One of the main challenges of getting this done is to get the software to see two-dimensional images in a three-dimensional manner, similar to how we, as humans, see the world. And, surprisingly, one of the hardest things to teach a machine is the difference between prepositions, which it can then use to determine where an object sits in relation to another.

“We are using neural networks to get the machine to learn spatial prepositions,” Brandon continues. “These neural networks are basically algorithms inspired by the architecture of the human brain that can be trained to identify underlying relationships between things. In this case, two or more objects in a photo.”

Predicting spatial prepositions between image objects, however, is only the beginning as Brandon’s plan is to create software that can autonomously create rich and detailed descriptions of images. To begin with, he started with a number of images and scoured the web looking for the most detailed descriptions he could find of them through the use of a mathematical model designed to automatically find relevant captions.

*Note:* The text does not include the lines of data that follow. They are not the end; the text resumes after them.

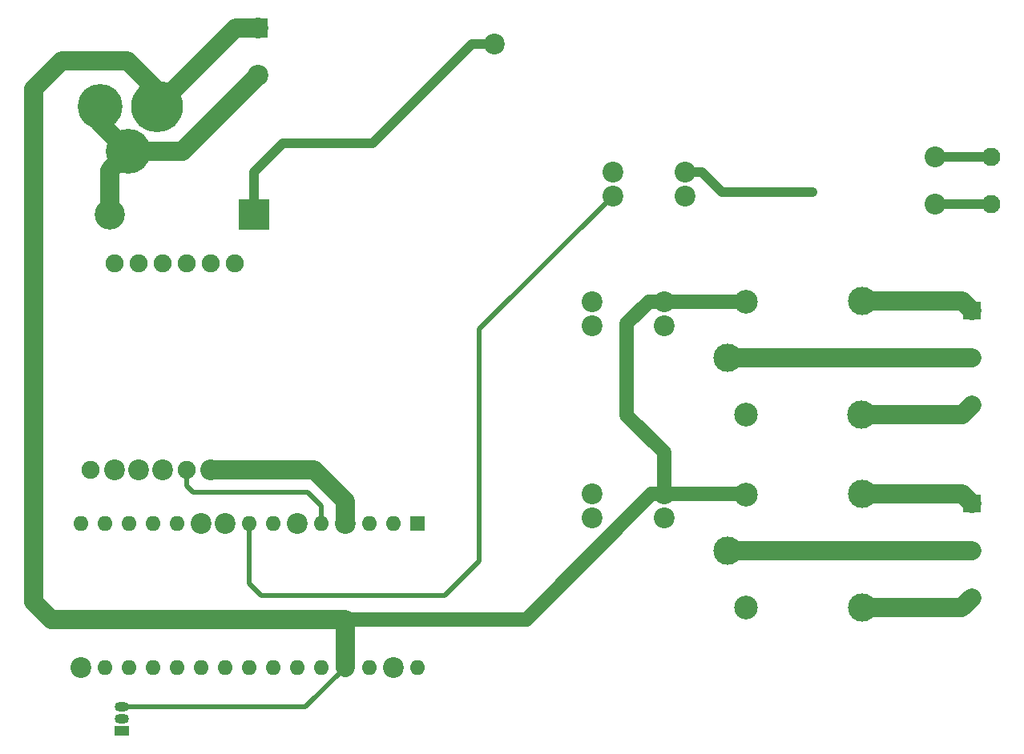
<source format=gbl>
G04 This is an RS-274x file exported by *
G04 gerbv version 2.6A *
G04 More information is available about gerbv at *
G04 http://gerbv.geda-project.org/ *
G04 --End of header info--*
%MOIN*%
%FSLAX34Y34*%
%IPPOS*%
G04 --Define apertures--*
%ADD10R,0.0768X0.0768*%
%ADD11C,0.0768*%
%ADD12R,0.0630X0.0630*%
%ADD13O,0.0630X0.0630*%
%ADD14C,0.0748*%
%ADD15C,0.1181*%
%ADD16C,0.0984*%
%ADD17R,0.0591X0.0413*%
%ADD18O,0.0591X0.0413*%
%ADD19R,0.0787X0.0787*%
%ADD20C,0.0787*%
%ADD21R,0.1260X0.1260*%
%ADD22O,0.1260X0.1260*%
%ADD23C,0.2150*%
%ADD24C,0.1866*%
%ADD25C,0.0866*%
%ADD26C,0.0354*%
%ADD27C,0.0787*%
%ADD28C,0.0197*%
%ADD29C,0.0591*%
%ADD30C,0.0394*%
G04 --Start main section--*
G54D10*
G01X0074264Y-037583D03*
G54D11*
G01X0074264Y-039552D03*
G01X0074264Y-041520D03*
G54D12*
G01X0062313Y-032815D03*
G54D13*
G01X0062313Y-031815D03*
G01X0059313Y-031815D03*
G01X0059313Y-032815D03*
G54D14*
G01X0037598Y-044232D03*
G01X0038598Y-044232D03*
G01X0039598Y-044232D03*
G01X0040598Y-044232D03*
G01X0041598Y-044232D03*
G01X0042598Y-044232D03*
G01X0043598Y-035622D03*
G01X0042598Y-035622D03*
G01X0041598Y-035622D03*
G01X0040598Y-035622D03*
G01X0039598Y-035622D03*
G01X0038598Y-035622D03*
G54D12*
G01X0058449Y-045232D03*
G54D13*
G01X0058449Y-046232D03*
G01X0061449Y-046232D03*
G01X0061449Y-045232D03*
G54D15*
G01X0064105Y-039552D03*
G54D16*
G01X0064873Y-041934D03*
G54D15*
G01X0069676Y-041934D03*
G01X0069696Y-037190D03*
G54D16*
G01X0064873Y-037209D03*
G54D17*
G01X0038898Y-055098D03*
G54D18*
G01X0038898Y-054598D03*
G01X0038898Y-054098D03*
G54D11*
G01X0075047Y-031177D03*
G01X0075047Y-033146D03*
G54D15*
G01X0064109Y-047585D03*
G54D16*
G01X0064877Y-049967D03*
G54D15*
G01X0069680Y-049967D03*
G01X0069700Y-045222D03*
G54D16*
G01X0064877Y-045242D03*
G54D19*
G01X0044567Y-025830D03*
G54D20*
G01X0044567Y-027798D03*
G54D12*
G01X0058455Y-037207D03*
G54D13*
G01X0058455Y-038207D03*
G01X0061455Y-038207D03*
G01X0061455Y-037207D03*
G54D10*
G01X0074258Y-045616D03*
G54D11*
G01X0074258Y-047585D03*
G01X0074258Y-049553D03*
G54D21*
G01X0044388Y-033602D03*
G54D22*
G01X0038388Y-033602D03*
G54D23*
G01X0040354Y-029100D03*
G54D24*
G01X0037992Y-029100D03*
G01X0039173Y-030951D03*
G54D12*
G01X0051181Y-046457D03*
G54D13*
G01X0050181Y-046457D03*
G01X0049181Y-046457D03*
G01X0048181Y-046457D03*
G01X0047181Y-046457D03*
G01X0046181Y-046457D03*
G01X0045181Y-046457D03*
G01X0044181Y-046457D03*
G01X0043181Y-046457D03*
G01X0042181Y-046457D03*
G01X0041181Y-046457D03*
G01X0040181Y-046457D03*
G01X0039181Y-046457D03*
G01X0038181Y-046457D03*
G01X0037181Y-046457D03*
G01X0037181Y-052457D03*
G01X0038181Y-052457D03*
G01X0039181Y-052457D03*
G01X0040181Y-052457D03*
G01X0041181Y-052457D03*
G01X0042181Y-052457D03*
G01X0043181Y-052457D03*
G01X0044181Y-052457D03*
G01X0045181Y-052457D03*
G01X0046181Y-052457D03*
G01X0047181Y-052457D03*
G01X0048181Y-052457D03*
G01X0049181Y-052457D03*
G01X0050181Y-052457D03*
G01X0051181Y-052457D03*
G54D25*
G01X0059313Y-031815D03*
G01X0050181Y-052457D03*
G01X0042598Y-044232D03*
G01X0044567Y-027798D03*
G01X0048181Y-046457D03*
G01X0058449Y-046232D03*
G01X0058455Y-038207D03*
G01X0059313Y-032815D03*
G01X0043181Y-046457D03*
G01X0042181Y-046457D03*
G01X0037181Y-052457D03*
G01X0061449Y-045232D03*
G01X0061457Y-037209D03*
G01X0044567Y-025830D03*
G01X0062313Y-031815D03*
G54D26*
G01X0067642Y-032654D03*
G54D25*
G01X0072736Y-033150D03*
G01X0072733Y-031176D03*
G01X0038598Y-044232D03*
G01X0054390Y-026496D03*
G01X0062313Y-032815D03*
G01X0058455Y-037207D03*
G01X0061455Y-038207D03*
G01X0040598Y-044232D03*
G01X0058449Y-045232D03*
G01X0061449Y-046232D03*
G01X0039598Y-044232D03*
G01X0046181Y-046457D03*
G54D27*
G01X0038388Y-031736D02*
G01X0039173Y-030951D01*
G01X0039173Y-030951D02*
G01X0041414Y-030951D01*
G01X0037992Y-029770D02*
G01X0039173Y-030951D01*
G01X0048181Y-045504D02*
G01X0048181Y-046457D01*
G01X0037992Y-029100D02*
G01X0037992Y-029770D01*
G01X0042598Y-044232D02*
G01X0046909Y-044232D01*
G01X0046909Y-044232D02*
G01X0048181Y-045504D01*
G01X0041414Y-030951D02*
G01X0044567Y-027798D01*
G01X0038388Y-033602D02*
G01X0038388Y-031736D01*
G54D28*
G01X0044181Y-048945D02*
G01X0044685Y-049449D01*
G01X0053760Y-038368D02*
G01X0053760Y-048012D01*
G01X0053760Y-048012D02*
G01X0052323Y-049449D01*
G01X0052323Y-049449D02*
G01X0044685Y-049449D01*
G01X0044181Y-046457D02*
G01X0044181Y-048945D01*
G01X0059313Y-032815D02*
G01X0053760Y-038368D01*
G54D27*
G01X0035236Y-049724D02*
G01X0035965Y-050453D01*
G01X0035965Y-050453D02*
G01X0047303Y-050453D01*
G54D29*
G01X0064873Y-037209D02*
G01X0061457Y-037209D01*
G54D27*
G01X0043625Y-025830D02*
G01X0040354Y-029100D01*
G01X0040354Y-029100D02*
G01X0040354Y-028406D01*
G54D29*
G01X0060813Y-037207D02*
G01X0059898Y-038122D01*
G01X0061449Y-043500D02*
G01X0061449Y-045232D01*
G01X0054921Y-050453D02*
G01X0047303Y-050453D01*
G54D27*
G01X0035236Y-028346D02*
G01X0035236Y-038583D01*
G54D28*
G01X0046539Y-054098D02*
G01X0048181Y-052457D01*
G54D29*
G01X0061457Y-037209D02*
G01X0061455Y-037207D01*
G54D27*
G01X0039134Y-027185D02*
G01X0036398Y-027185D01*
G54D29*
G01X0061449Y-045232D02*
G01X0064867Y-045232D01*
G54D27*
G01X0035236Y-038583D02*
G01X0035236Y-049724D01*
G54D29*
G01X0054922Y-050454D02*
G01X0054921Y-050453D01*
G01X0059898Y-038122D02*
G01X0059898Y-041949D01*
G54D27*
G01X0044567Y-025830D02*
G01X0043625Y-025830D01*
G01X0036398Y-027185D02*
G01X0035236Y-028346D01*
G01X0048181Y-050453D02*
G01X0048181Y-052457D01*
G54D29*
G01X0060936Y-045232D02*
G01X0055715Y-050454D01*
G01X0061455Y-037207D02*
G01X0060813Y-037207D01*
G01X0061449Y-045232D02*
G01X0060936Y-045232D01*
G01X0059898Y-041949D02*
G01X0061449Y-043500D01*
G54D27*
G01X0047303Y-050453D02*
G01X0048181Y-050453D01*
G54D29*
G01X0055715Y-050454D02*
G01X0054922Y-050454D01*
G54D28*
G01X0038898Y-054098D02*
G01X0046539Y-054098D01*
G54D27*
G01X0040354Y-028406D02*
G01X0039134Y-027185D01*
G54D29*
G01X0064867Y-045232D02*
G01X0064877Y-045242D01*
G54D30*
G01X0063874Y-032654D02*
G01X0063035Y-031815D01*
G01X0063035Y-031815D02*
G01X0062313Y-031815D01*
G01X0067642Y-032654D02*
G01X0063874Y-032654D01*
G01X0075047Y-033146D02*
G01X0072736Y-033150D01*
G01X0075047Y-031177D02*
G01X0072733Y-031176D01*
G01X0049331Y-030610D02*
G01X0045591Y-030610D01*
G01X0045591Y-030610D02*
G01X0044388Y-031813D01*
G01X0044388Y-031813D02*
G01X0044388Y-033602D01*
G01X0053445Y-026496D02*
G01X0049331Y-030610D01*
G01X0054390Y-026496D02*
G01X0053445Y-026496D01*
G54D27*
G01X0073870Y-037190D02*
G01X0074264Y-037583D01*
G01X0069696Y-037190D02*
G01X0073870Y-037190D01*
G01X0064105Y-039552D02*
G01X0074264Y-039552D01*
G01X0069676Y-041934D02*
G01X0073850Y-041934D01*
G01X0073850Y-041934D02*
G01X0074264Y-041520D01*
G01X0073864Y-045222D02*
G01X0074258Y-045616D01*
G01X0069700Y-045222D02*
G01X0073864Y-045222D01*
G01X0064109Y-047585D02*
G01X0074258Y-047585D01*
G01X0069680Y-049967D02*
G01X0073844Y-049967D01*
G01X0073844Y-049967D02*
G01X0074258Y-049553D01*
G54D28*
G01X0041858Y-045161D02*
G01X0041598Y-044902D01*
G01X0046638Y-045161D02*
G01X0041858Y-045161D01*
G01X0047181Y-045705D02*
G01X0046638Y-045161D01*
G01X0041598Y-044902D02*
G01X0041598Y-044232D01*
G01X0047181Y-046457D02*
G01X0047181Y-045705D01*
M02*

</source>
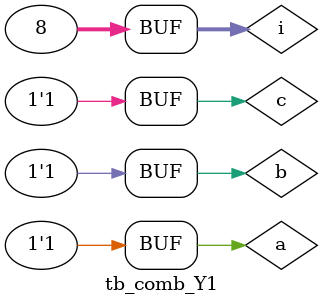
<source format=v>
`timescale 10ns / 1ns
`include "comb_Y1.v"

module tb_comb_Y1();
  reg a, b, c;
  wire y;
  integer i;
  
  comb_Y1 c0 (y, a, b, c);
  
  initial
  begin
    {a,b,c} = 3'b0;
    for (i=0; i<8; i=i+1)
    begin
      {a,b,c} = i;
      #1;
    end
  end
  
  initial
    $monitor("time=%4t, ABC=%b, Y=%b",
              $time, {a,b,c}, y);
  
endmodule
 
</source>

The plan is now to extend this web-retrieval based architecture by constantly accumulating knowledge extracted from the vision and language domains through the use of Deep Learning. In contrast to the majority of the current state-of-the-art supervised captioning models, this proposed self-learning based model will be trained in an unsupervised lifelong learning based approach. This autonomy and independence from humans is extremely important to make Brandon’s vision a success.

“I am envisaging three main uses for this software,” he explains. “Firstly, through the detailed descriptions, we will be able to retrieve images more accurately off the web or personal image collections – it won’t be just about keywords anymore, but about rich explanations. Secondly, visual content will become more accessible to the visually impaired as richer descriptions will bring the images to life. It will also add the possibility to help them understand and navigate in the visual world through the use of Artificial Intelligence-based smart-glasses. Thirdly, this is a further step in the continuation of human-to-robot interaction: in the future, we may be able to simply tell our autonomous car to ‘park in front of that green door’ and it would be able to understand us in the same way a human would.”

Of course, mapping the divide between visuals and language is a challenging task, but it’s one that could solve numerous shortcomings and problems. And that is the spirit of ICT in our world, because it’s the promise of a solution that makes the work worthwhile.

As for Brandon, he’s never let a challenge get in his way. In fact, while he began this project for his Master’s degree, he realised straight away that it would be quite a feat to get the software to work, which is why he’s persevered and turned into a PhD study.